• [TASK BRIEF] Transcribe the following entries letter for letter, without the pictures.

Collected data entries:
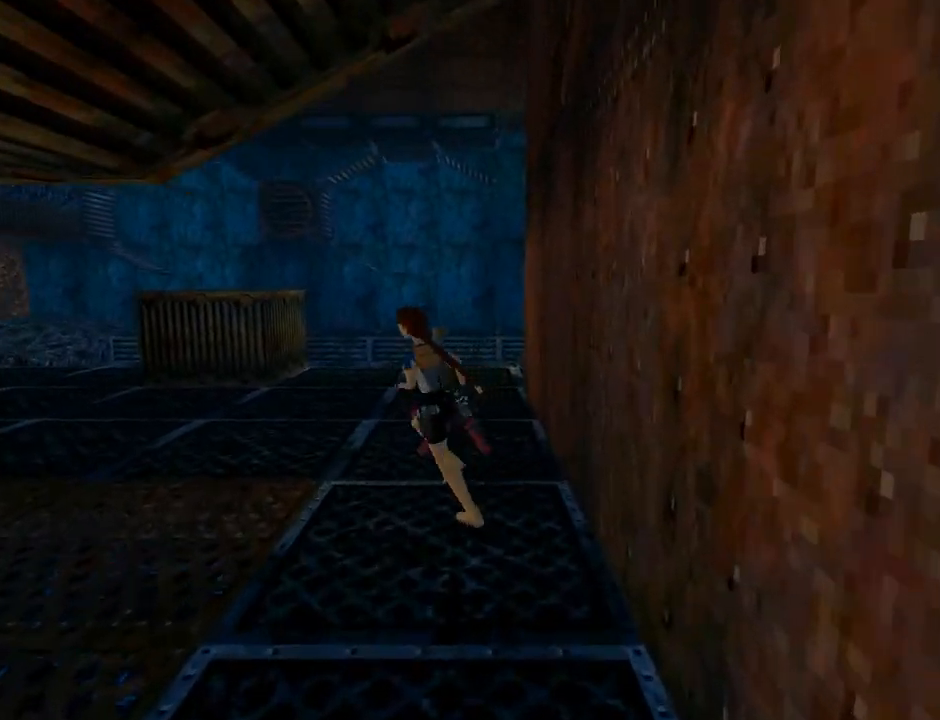
{"buttons": ["DPAD_UP", "DPAD_LEFT"], "left_stick": "center", "events": [[133, "SQUARE", "up"], [233, "TRIANGLE", "down"], [400, "TRIANGLE", "up"]]}
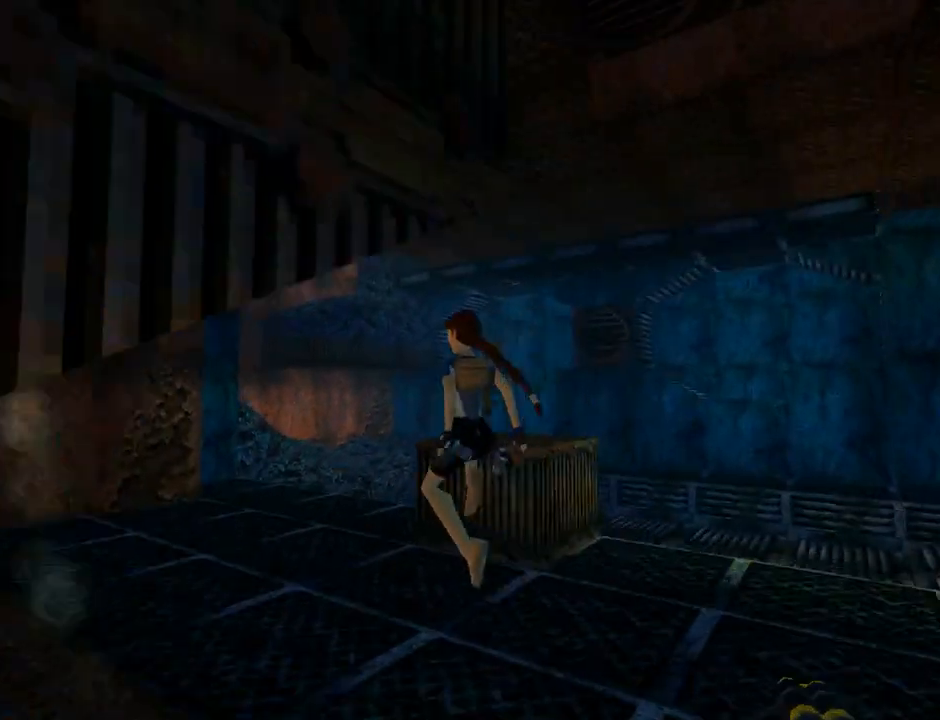
{"buttons": ["DPAD_UP", "DPAD_LEFT"], "left_stick": "center", "events": []}
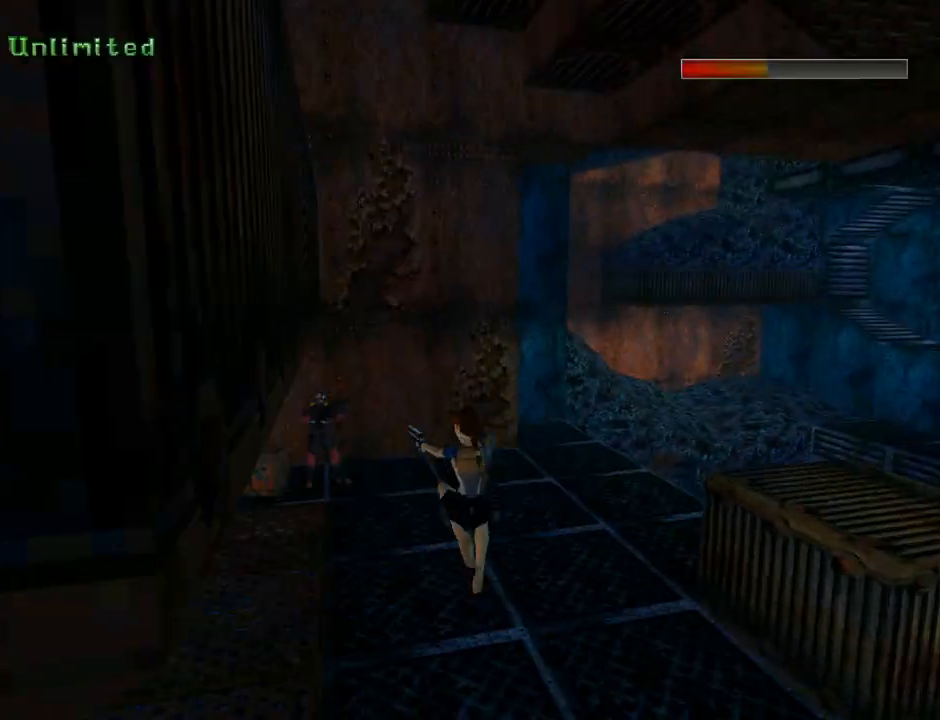
{"buttons": ["CROSS", "DPAD_UP"], "left_stick": "center", "events": [[167, "CROSS", "down"], [500, "DPAD_LEFT", "up"]]}
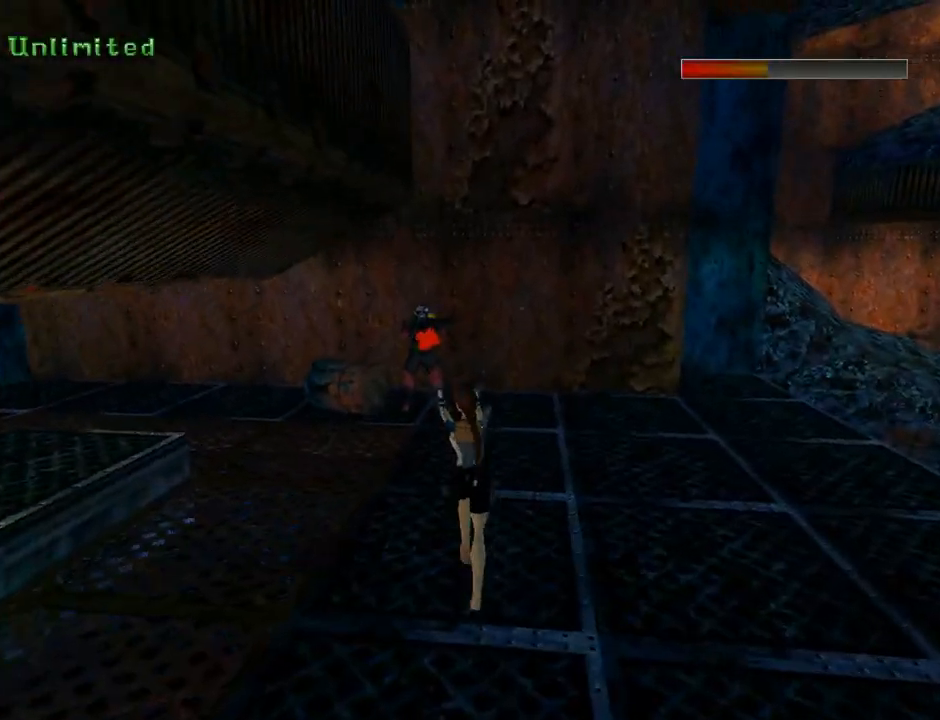
{"buttons": ["CROSS", "DPAD_UP"], "left_stick": "center", "events": [[67, "DPAD_RIGHT", "down"], [500, "DPAD_RIGHT", "up"]]}
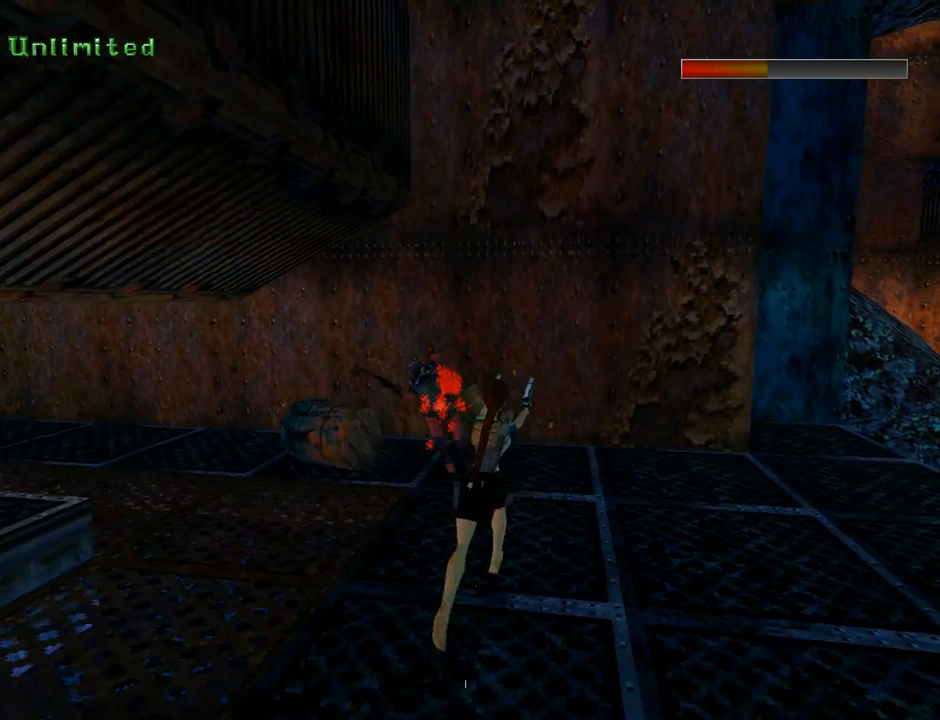
{"buttons": ["DPAD_UP", "DPAD_LEFT"], "left_stick": "center", "events": [[267, "DPAD_LEFT", "down"], [500, "CROSS", "up"]]}
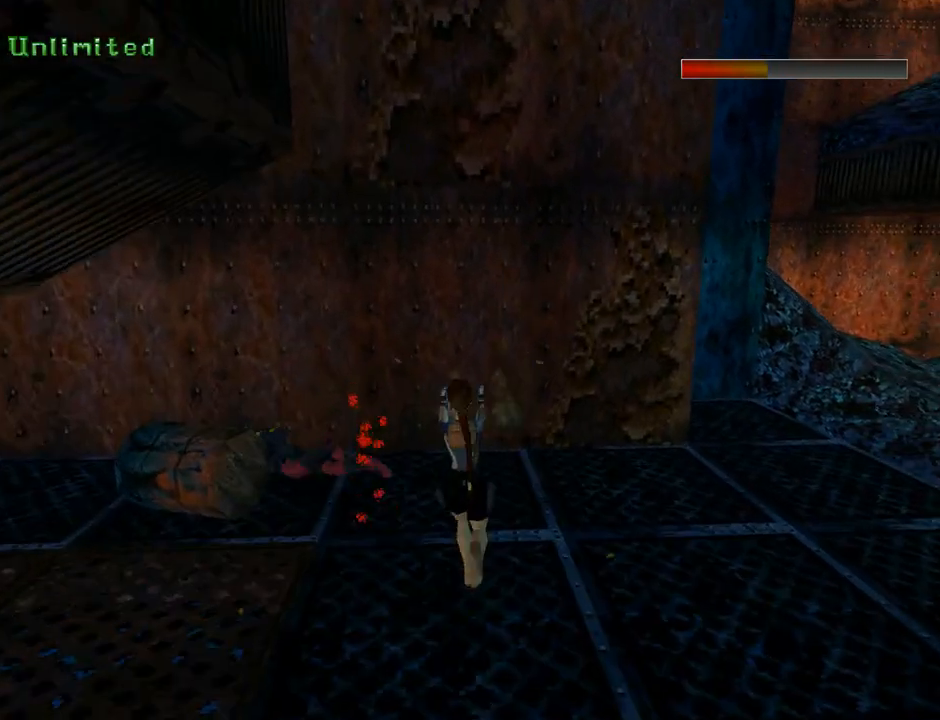
{"buttons": ["DPAD_UP"], "left_stick": "center", "events": [[167, "TRIANGLE", "down"], [400, "TRIANGLE", "up"], [500, "DPAD_LEFT", "up"]]}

• [WRITTEN REPLY]
{"buttons": ["DPAD_UP", "DPAD_LEFT"], "left_stick": "center", "events": [[133, "SQUARE", "up"], [233, "TRIANGLE", "down"], [400, "TRIANGLE", "up"]]}
{"buttons": ["DPAD_UP", "DPAD_LEFT"], "left_stick": "center", "events": []}
{"buttons": ["CROSS", "DPAD_UP"], "left_stick": "center", "events": [[167, "CROSS", "down"], [500, "DPAD_LEFT", "up"]]}
{"buttons": ["CROSS", "DPAD_UP"], "left_stick": "center", "events": [[67, "DPAD_RIGHT", "down"], [500, "DPAD_RIGHT", "up"]]}
{"buttons": ["DPAD_UP", "DPAD_LEFT"], "left_stick": "center", "events": [[267, "DPAD_LEFT", "down"], [500, "CROSS", "up"]]}
{"buttons": ["DPAD_UP"], "left_stick": "center", "events": [[167, "TRIANGLE", "down"], [400, "TRIANGLE", "up"], [500, "DPAD_LEFT", "up"]]}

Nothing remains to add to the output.